The smaller backstreets of the “Big Island” are a treasure trove of wonder and delight. You’ll find a welder who rents out his space to artists, while the shop next door is busy selling furniture and discounted cat food. But even with these wonders abundant, there are still times when it leaves you wanting. And when it comes to food, more often than not, the island seems to be more concerned about repeating what their neighbour is doing, rather than doing their own thing. There are, of course, the exceptions, one of which is Atılgan Butik Şarkürteri, a small, delightful deli.
You’ll find Atılgan at the tail end of the island’s fayton (horse carriage) stand. It may be stinky, but the smell is worth it. The shop is easily recognizable by the hanging pastirma just outside.
Orhan Bey is usually the man you’ll meet behind the counter and usually wearing a smile. While he was not born and raised on the island, both he and his brother started have been commuting to the island long enough to make them locals. The two brothers used to work a cheese stand at the islands’ weekly market, but in 2004 Orhan Bey set up a more permanent shop on the island.
They first opened their shop as an extension of their market stand; naturally their focus was on traditional Turkish cheese and olives. So today, some twelve years later, the main focus of their shop is still cheese, with some wonderful additions. The team can set you up with imported staples like Ementals, Goudas, and blue cheeses. However, if you are new to Turkish cheeses we suggest sticking to the regional stuff – some of which they make and of which they take great pride. Our personal favourite is their Cevizli Tulumu (traditional goat’s milk cheese with walnuts), with their Kars Gravyer (a smoother gruyère type cheese) as a very close second.

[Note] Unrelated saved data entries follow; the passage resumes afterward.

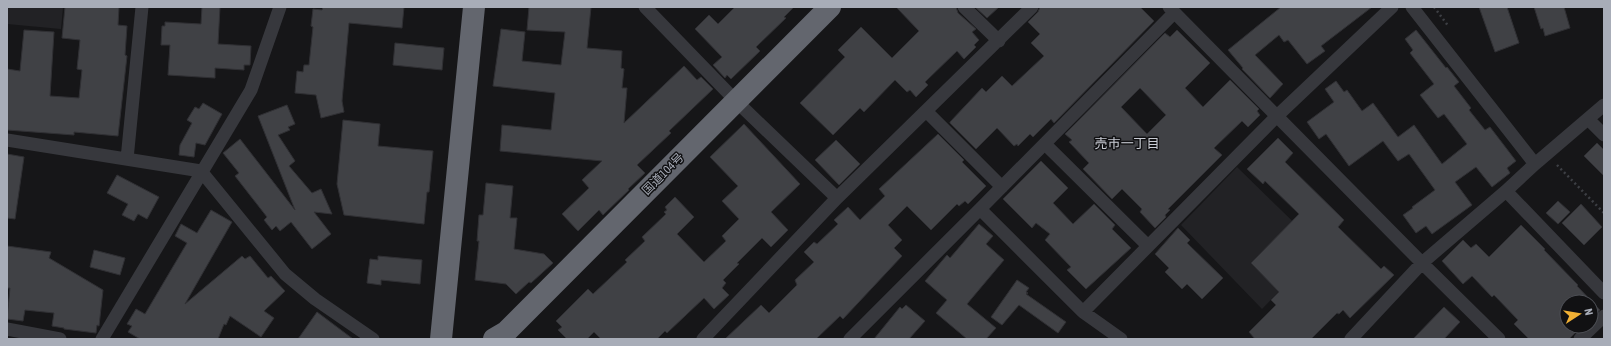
<svg xmlns="http://www.w3.org/2000/svg" width="1611" height="346" font-family="'Asap Condensed','Noto Sans JP',sans-serif">
<style>
.built{fill:#222225}
.building{fill:#404145;stroke:#303034;fill-rule:evenodd}
.lines{fill:none;stroke-linecap:round;stroke-linejoin:round}
.path{stroke:#3d3f44;stroke-width:2.5;stroke-dasharray:2 3;stroke-linecap:butt}
.street{stroke:#37383d;stroke-width:13}
.highway{stroke:#63666e;stroke-width:22}
.labels{text-anchor:middle;stroke-width:3;stroke-linejoin:round;paint-order:stroke}
.street-label{font-size:12px;fill:#a8adb8;stroke:#111113}
.neighbourhood-label{font-size:13px;fill:#c9ccd4;stroke:#111113}
</style>
<rect width="100%" height="100%" fill="#161618"/>
<path class="built" d="M7,7H63L61,29L7,24Z
M1237,167L1321,249L1262,309L1181,225Z"/>
<path class="building" d="M65,7H119L118,25L127,26L125,55L127,56L118,136L74,132V135L7,130V69L20,71L24,30L54,32L50,96L79,98L82,70L77,69L80,40L62,38Z
M202,7H220L218,44L251,46L250,65H244V70L215,68V78L168,75L170,45H161L162,26H165V22L201,24Z
M323,7H404L402,28L349,23L342,101L344,112L321,118L316,95L295,93L297,71L303,72L304,65H309L313,27L311,26L313,9L322,10Z
M529,7H591L587,48L622,51L621,68L624,69L622,88H627L624,123L684,66L697,80L701,77L713,89L669,131L671,133L637,165L645,173L628,189L629,190L603,215L599,210L578,231L562,214L589,188L582,180L602,161L500,151L502,125L551,130L555,93L493,86L501,29L525,32L522,61L561,65L565,32L527,30Z
M735,7H794L784,17L786,18L756,47L760,51L731,79L727,75L725,78L713,65L722,57L695,29L709,15L718,24Z
M896,7H956L958,13L976,29L972,32L979,40L974,45L976,47L964,59L957,51L925,82L928,85L916,97L910,90L907,92L895,80L864,112L860,108L833,135L800,103L845,57L838,50L861,27L892,58L919,31Z
M975,7H999L987,18Z
M1040,7H1140L1154,21L1054,123L1051,119L1033,137L1030,134L1018,146L1017,144L1014,146L997,128L976,149L950,123V122L982,88L986,92L1002,76L1012,86L1044,56L1031,43L1040,34L1028,22L1038,12Z
M1281,7H1372L1321,46L1325,51L1307,64L1288,40L1284,42L1279,35L1255,55L1283,84L1270,98L1242,69L1243,68L1228,50Z
M1479,7H1507L1519,43L1495,52Z
M1534,7H1564L1570,28L1545,36L1543,28L1541,29Z
M1177,30L1210,63L1185,88L1203,107L1230,80L1259,109L1257,111L1260,115L1248,127L1242,121L1214,148L1222,155L1168,209L1170,210L1165,215L1166,217L1155,228L1140,212L1142,209L1122,189L1112,199L1083,169L1089,163L1069,142L1072,140L1065,134L1165,33L1170,37ZM1140,88L1166,115L1147,134L1121,107Z
M1416,30L1446,68L1447,67L1459,82L1454,86L1471,108L1469,110L1485,130L1490,127L1516,161L1507,168L1510,173L1492,187L1476,167L1455,182L1472,205L1432,234L1426,226L1416,233L1403,215L1413,208L1412,207L1435,190L1409,154L1398,161L1383,141L1349,166L1326,134L1319,139L1307,122L1334,102L1325,89L1336,81L1344,92L1347,90L1362,111L1373,103L1398,137L1414,125L1442,164L1467,144L1444,114L1438,118L1420,95L1434,84L1410,53L1413,50L1405,39Z
M395,43L444,48L442,70L393,65Z
M203,103L222,114L205,145L196,143L194,157L179,155L180,145L192,123L187,120L195,107L199,109Z
M287,105L295,124L288,127L290,130L278,135L295,161L289,166L312,193L321,189L332,214L314,212L331,234L312,249L291,222L280,231L276,226L272,230L264,220L267,217L235,176L239,173L223,153L240,139L295,210L258,116Z
M343,120L380,124L378,146L433,151L429,192H427L424,224L344,215L337,184Z
M744,124L800,184L771,212L788,230L771,247L762,238L737,263L739,264L723,280L726,283L722,288L729,295L714,309L704,298L667,333L665,331L657,339H601L594,332L587,339H567L558,330L562,327L556,321L588,289L593,294L627,262L625,260L645,241L642,237L666,214L664,212L667,210L665,207L675,197L694,217L677,234L704,262L726,241L722,236L739,219L722,201L738,186L710,157Z
M938,134L964,160L962,162L986,186L968,204L965,201L959,206L957,204L931,230L907,206L888,225L902,240L894,248L902,256L843,319L840,316L816,339H725L761,305L769,313L797,285L795,280L814,262L804,252L814,242L817,244L838,224L834,220L848,207L860,220L885,196L879,189Z
M1278,138L1293,153L1285,162L1344,220L1338,227L1381,269L1384,266L1394,275L1350,318L1343,310L1339,314L1337,313L1311,339H1255L1249,332L1276,305L1271,300L1279,292L1251,263L1299,214L1265,181L1263,184L1247,169Z
M836,140L860,164L839,185L815,160Z
M1597,143L1604,150V176L1584,156Z
M7,154L24,157L15,219L7,218Z
M1041,161L1068,188L1053,203L1073,224L1094,204L1115,225L1112,229L1131,248L1086,289L1067,270L1071,267L1045,240L1050,234L1036,223L1032,228L1003,199Z
M117,175L159,197L147,219L138,214L134,221L122,215L128,204L107,193Z
M486,183L513,186L510,218H517L514,249L544,254L553,263L531,283L529,282L516,294L506,284L475,280L479,241H477L479,215H483Z
M1558,201L1570,212L1558,224L1546,213Z
M1581,204L1602,227L1584,245L1562,223Z
M211,210L232,222L185,304L242,256L245,259L250,256L268,278L271,276L285,291L264,311L274,318L261,337L230,316L226,325L224,324L218,339H140L128,332L132,326L127,324L136,309L145,314L187,243L175,236L181,224L197,233Z
M979,224L993,236L986,244L1004,260L967,304L996,328L986,339H967L936,313L947,300L925,281L947,255L950,258Z
M1521,225L1545,249L1544,250L1578,285L1577,286L1600,310L1591,317V302H1567V326H1582L1569,339H1529L1514,324L1518,320L1494,295L1492,297L1472,276L1463,284L1442,261L1463,240L1471,248L1476,244L1489,257Z
M1178,228L1190,240L1187,243L1223,278L1202,299L1187,284L1182,289L1165,272L1169,268L1155,254Z
M7,246L51,252L49,258L103,290L99,326L97,325L96,333L64,329V328L52,326L54,313L25,310L23,321L7,319L10,288H7Z
M94,250L125,258L120,275L90,267Z
M378,256L422,260L420,284L381,280V285L367,283L370,259L378,260Z
M1017,280L1029,288L1026,292L1028,293L1026,294L1066,322L1058,333L1019,305L1002,325L991,317Z
M906,305L925,321L909,339H874L900,307L902,309Z
M1444,307L1460,322L1444,339H1413Z
M317,312L353,339H298Z"/>
<g class="lines">
<path class="path" d="M1434,7L1449,27
M1557,165L1604,213"/>
<path class="street" d="M645,7L736,101L837,198
M964,7L999,41
M1169,7L1422,263L1499,339
M1412,7L1535,164
M926,111L1002,187
M1588,119L1604,135
M7,140L201,171L285,274L315,299L373,339
M1045,144L1148,246
M127,159L142,7
M1506,191L1604,293
M980,209L1083,312L1121,339
M1083,312L1277,116L1392,7
M7,329L60,339
M102,339L251,90L280,7
M703,339L837,198L1032,7
M850,339L980,209L1174,13
M1351,339L1422,263L1506,191L1535,164L1604,105
M1580,339L1604,316"/>
<path class="highway" d="M441,339L474,7
M494,339L506,332L830,7"/>
</g>
<g class="labels">
<g class="street-label">
<text transform="translate(663 174) rotate(-45)" y="4">国道104号</text>
</g>
<g class="neighbourhood-label">
<text x="1127" y="148">売市一丁目</text>
</g>
</g>
<rect width="1611" height="346" fill="none" stroke="#a8adb8" stroke-width="16"/>
<g transform="translate(1579 314) rotate(78)"><circle r="19" fill="#111113" stroke="#4d4f55"/>
<path d="M0-3L7 15L0 10L-7 15Z" fill="#f2b134"/>
<text y="-6" font-size="11" font-weight="bold" text-anchor="middle" fill="#a8adb8">N</text>
</g>
</svg>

As with any proper deli shop they have an array of prepared meats from smoked turkey to spiced roast beef as well as traditional Turkish dried meats and sausages like pastırma (pressed, cured beef covered with a traditional paste) and sucuk (spiced sausage). The shop is also stocked with prepared fish specialties like sardines and dried horse mackerel served with olive oil. Admittedly, the fishy goods are not as appetizing as the rest. If you are sorely craving sardines, then knock your socks off. Otherwise, I would pass.
As of a couple of months ago, the Orhan Bey added his wife’s meze to his shop. They are simple, classic, and delicious. Several people in line were after the last patlıcan salatası (roasted eggplant salad). They run out fast, though. So, best get there early or call in advance to set some aside.
As the largest of the Prince’s Islands, Büyükada naturally hosts other delis, but none so charming (and helpful). There are grocery stores like Carrefoure and Namlı who have a counter, but without the variety or the imports. And, while there is a more central deli (Yalovalı Kardeşler) with as many imported cheeses and meats, the prices are much higher than Atılgan.
The next time you find yourself on the island – perhaps picnicking – pick up some great cheeses at Atılgan Şarkürteri. But if you are too hungry to wait for that picnic, you can always ask Orhan Bey to make you a great and very fresh sandwich.